CMB continues to serve cargo transport, emergency repatriation, passenger transit, and international departures. All international services at Jaffna International Airport (JAF), Sri Lanka's only other functional international airport, remain suspended. International passenger ships such as cruises and ferries are barred indefinitely, though port operations for goods transport can continue.
Background and Analysis
COVID-19 is a viral respiratory disease caused by infection with the SARS-CoV-2 virus (previously known as 2019-nCoV). Symptoms occur 1-14 days following exposure (average of 3-7 days). These symptoms include fever, fatigue, cough, difficulty breathing, sometimes worsening to pneumonia and kidney failure - especially in those with underlying medical conditions. On March 11, the WHO declared the ongoing COVID-19 outbreak a pandemic.

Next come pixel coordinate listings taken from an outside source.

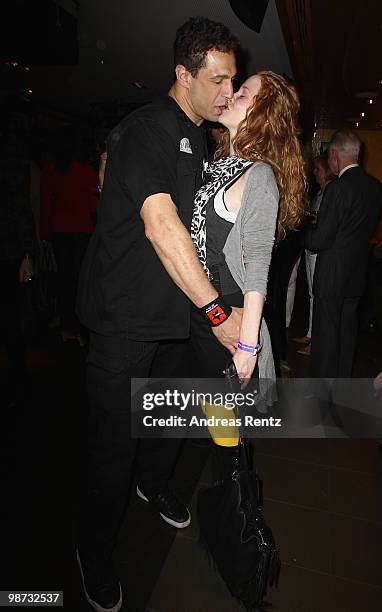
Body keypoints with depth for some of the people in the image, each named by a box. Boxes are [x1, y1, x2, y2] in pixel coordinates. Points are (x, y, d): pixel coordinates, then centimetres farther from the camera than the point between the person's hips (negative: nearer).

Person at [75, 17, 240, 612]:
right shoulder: (146, 128, -12)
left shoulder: (199, 138, 16)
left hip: (175, 312, 8)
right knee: (115, 439, 1)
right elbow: (160, 226, -25)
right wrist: (217, 310, -25)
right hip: (126, 316, -8)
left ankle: (155, 485, 50)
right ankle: (95, 553, 26)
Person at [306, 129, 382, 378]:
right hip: (358, 273, 8)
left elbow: (319, 241, -21)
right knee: (348, 329, 19)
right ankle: (343, 379, 35)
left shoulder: (338, 188, -21)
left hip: (333, 274, -7)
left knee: (326, 332, 5)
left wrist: (306, 233, 1)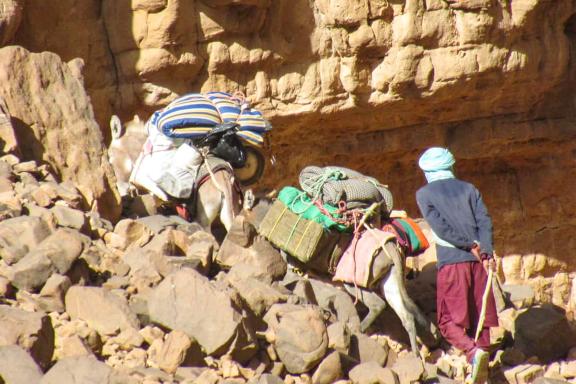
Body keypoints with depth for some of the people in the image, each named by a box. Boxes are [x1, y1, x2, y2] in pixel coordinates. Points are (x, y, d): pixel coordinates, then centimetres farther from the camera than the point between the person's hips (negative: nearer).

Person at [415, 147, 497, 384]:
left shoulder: (424, 193, 7)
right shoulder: (469, 189, 16)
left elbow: (439, 225, -7)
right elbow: (484, 221, 1)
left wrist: (469, 246, -7)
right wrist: (486, 252, -8)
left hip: (451, 261, -3)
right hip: (478, 261, 3)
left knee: (449, 321, -1)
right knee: (479, 317, 9)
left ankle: (473, 351, -26)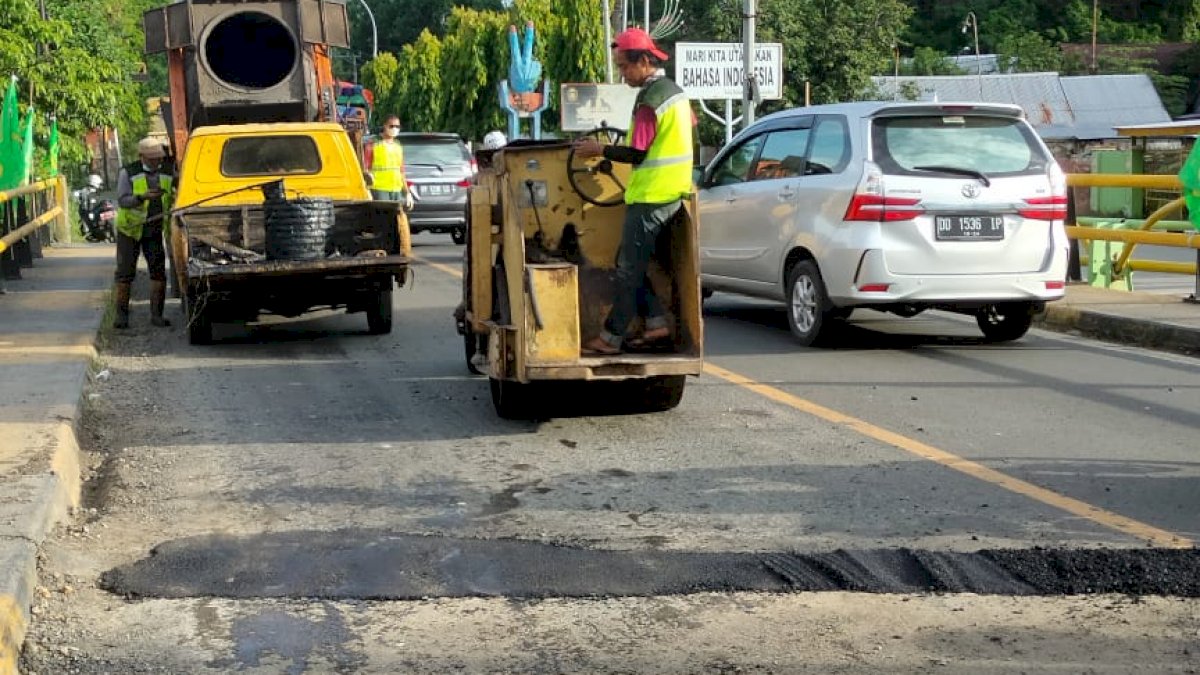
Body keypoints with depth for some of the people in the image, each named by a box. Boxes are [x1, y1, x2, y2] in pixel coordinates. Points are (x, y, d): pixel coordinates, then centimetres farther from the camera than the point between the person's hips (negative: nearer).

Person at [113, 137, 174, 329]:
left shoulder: (167, 174, 1)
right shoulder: (128, 173, -10)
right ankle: (121, 315, 5)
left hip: (154, 231, 3)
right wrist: (143, 197, -33)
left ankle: (156, 314, 3)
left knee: (159, 270, -4)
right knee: (125, 272, -1)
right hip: (129, 229, -3)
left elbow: (172, 199, 9)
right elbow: (122, 200, -17)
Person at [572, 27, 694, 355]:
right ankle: (657, 321, 13)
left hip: (651, 195, -10)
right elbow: (691, 124, 25)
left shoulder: (649, 100, -18)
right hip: (674, 191, 10)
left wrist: (599, 150, -9)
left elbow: (636, 153, -19)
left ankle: (611, 339, 0)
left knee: (628, 269, -4)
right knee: (632, 263, 16)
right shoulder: (675, 91, 11)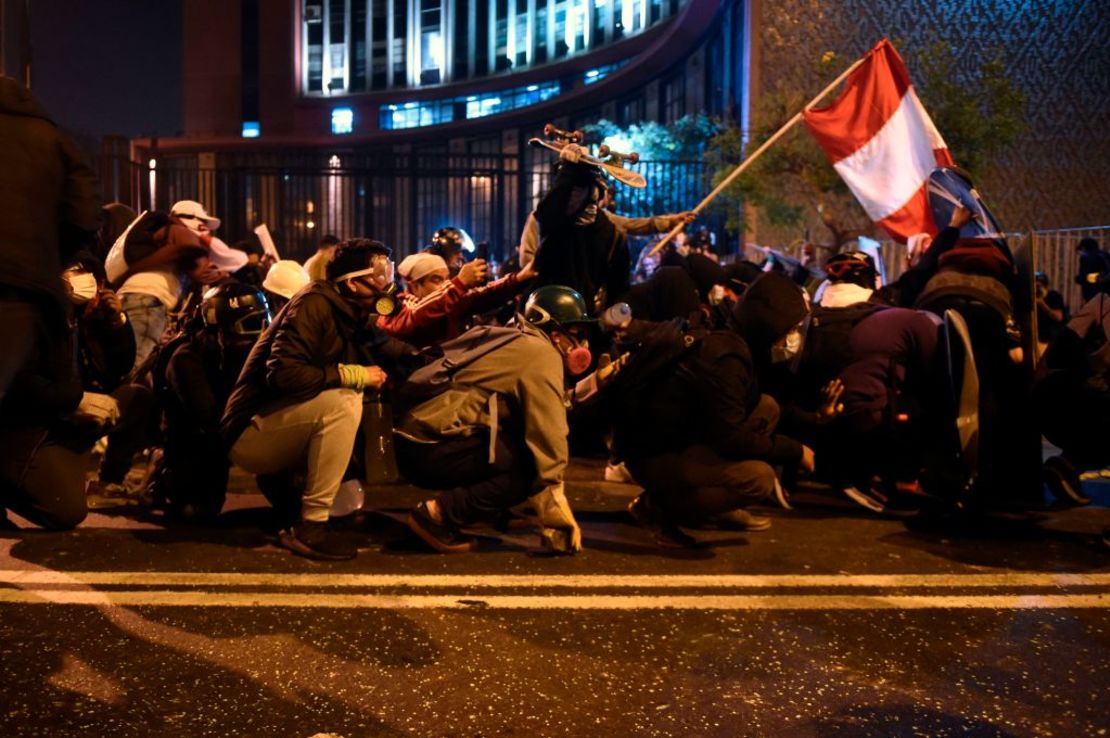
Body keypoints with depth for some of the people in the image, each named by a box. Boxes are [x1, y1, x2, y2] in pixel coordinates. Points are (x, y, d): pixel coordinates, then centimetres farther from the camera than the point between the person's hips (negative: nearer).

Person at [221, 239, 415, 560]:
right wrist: (353, 375, -23)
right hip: (250, 433, -9)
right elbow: (283, 373, -28)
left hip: (283, 426, 9)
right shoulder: (315, 304, -17)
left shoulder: (353, 315, 8)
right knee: (343, 402, -28)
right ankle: (309, 527, -23)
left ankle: (282, 481, 11)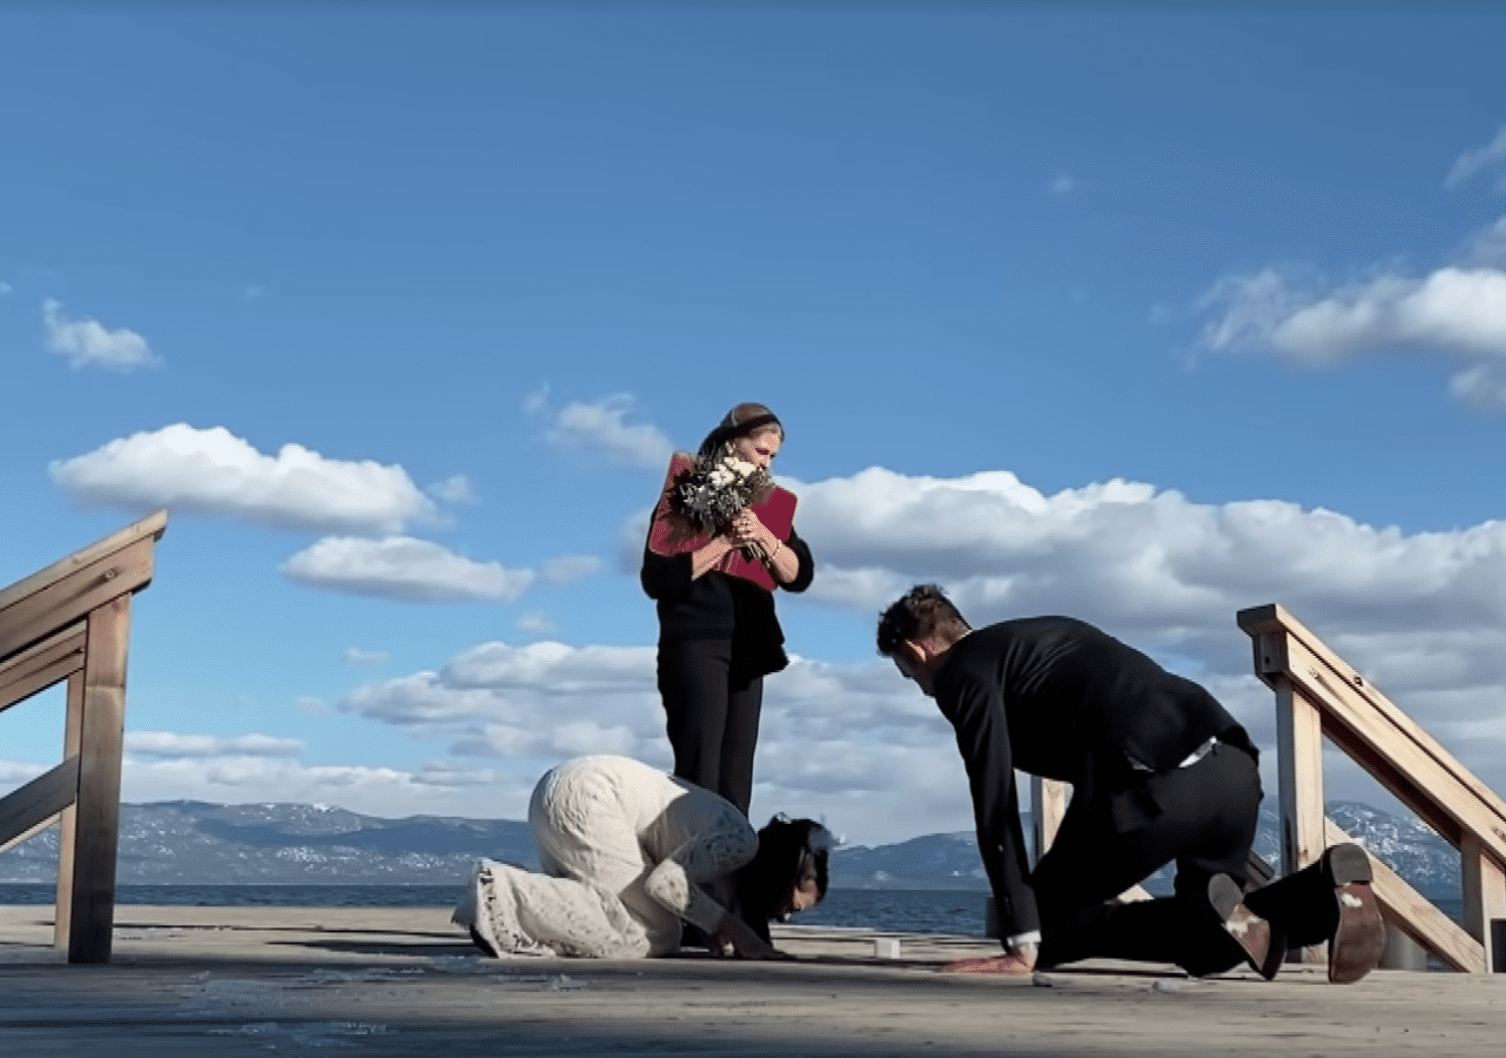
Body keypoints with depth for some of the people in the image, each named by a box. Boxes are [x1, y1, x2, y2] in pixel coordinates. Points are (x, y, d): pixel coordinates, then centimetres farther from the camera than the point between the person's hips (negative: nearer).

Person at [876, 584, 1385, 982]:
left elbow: (995, 803, -2)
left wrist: (1020, 946, -1)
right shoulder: (1043, 634, 35)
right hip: (1232, 766, 9)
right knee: (1209, 948, 26)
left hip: (1153, 784, -8)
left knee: (1046, 929, 12)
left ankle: (1215, 916, -9)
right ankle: (1327, 891, -1)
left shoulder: (963, 672, 9)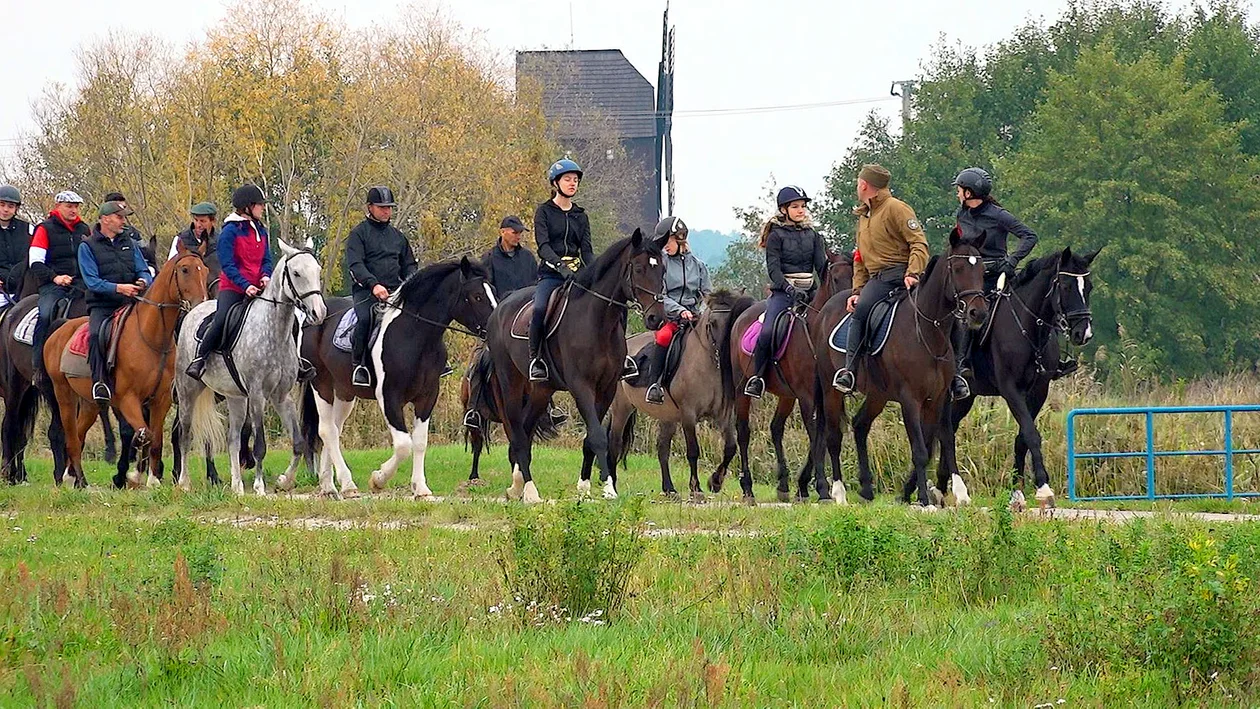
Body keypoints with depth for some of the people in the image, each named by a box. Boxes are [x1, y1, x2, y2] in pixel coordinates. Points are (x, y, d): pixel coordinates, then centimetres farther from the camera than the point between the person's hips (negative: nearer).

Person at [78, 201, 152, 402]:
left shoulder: (131, 244, 18)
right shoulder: (88, 247, 4)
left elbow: (144, 271, 13)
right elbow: (92, 281, -7)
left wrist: (143, 282, -13)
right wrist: (118, 288, -22)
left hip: (130, 303, 4)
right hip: (101, 305, -4)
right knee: (96, 334, -33)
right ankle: (99, 381, -32)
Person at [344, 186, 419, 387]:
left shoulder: (397, 236, 22)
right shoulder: (359, 234, 4)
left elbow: (409, 265, 25)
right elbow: (354, 265, -10)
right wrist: (373, 285, -25)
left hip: (395, 291, 6)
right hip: (366, 292, -6)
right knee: (366, 318, -34)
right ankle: (359, 365, -26)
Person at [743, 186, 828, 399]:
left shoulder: (812, 235, 15)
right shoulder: (777, 235, 2)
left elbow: (822, 265, 8)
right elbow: (773, 267, -7)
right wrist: (788, 287, -23)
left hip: (809, 291, 4)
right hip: (783, 291, -4)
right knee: (767, 331, -24)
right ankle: (757, 377, -12)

Follow all official instructions. Abide by national health and safety measures. Reconfirm all travel arrangements. Consider delaying traveling if experiencing symptoms associated with COVID-19, as they may prompt increased scrutiny and delays. Liaise with trusted contacts for further updates and guidance. Maintain contact with your diplomatic representation. Ensure that contingency plans account for further disruptive measures or extensions of current restrictions. Reconsider and reconfirm nonemergency health appointments. Plan for queues and delays at available shopping centers.
Emphasize basic health precautions, especially frequent handwashing with soap and water, or an alcohol-based hand sanitizer if soap and water are unavailable. Practice good coughing/sneezing etiquette (i.e., covering coughs and sneezes with a disposable tissue, maintaining distance from others, and washing hands). There is no evidence that the influenza vaccine, antibiotics, or antiviral medications will prevent this disease, highlighting the importance of diligent basic health precautions.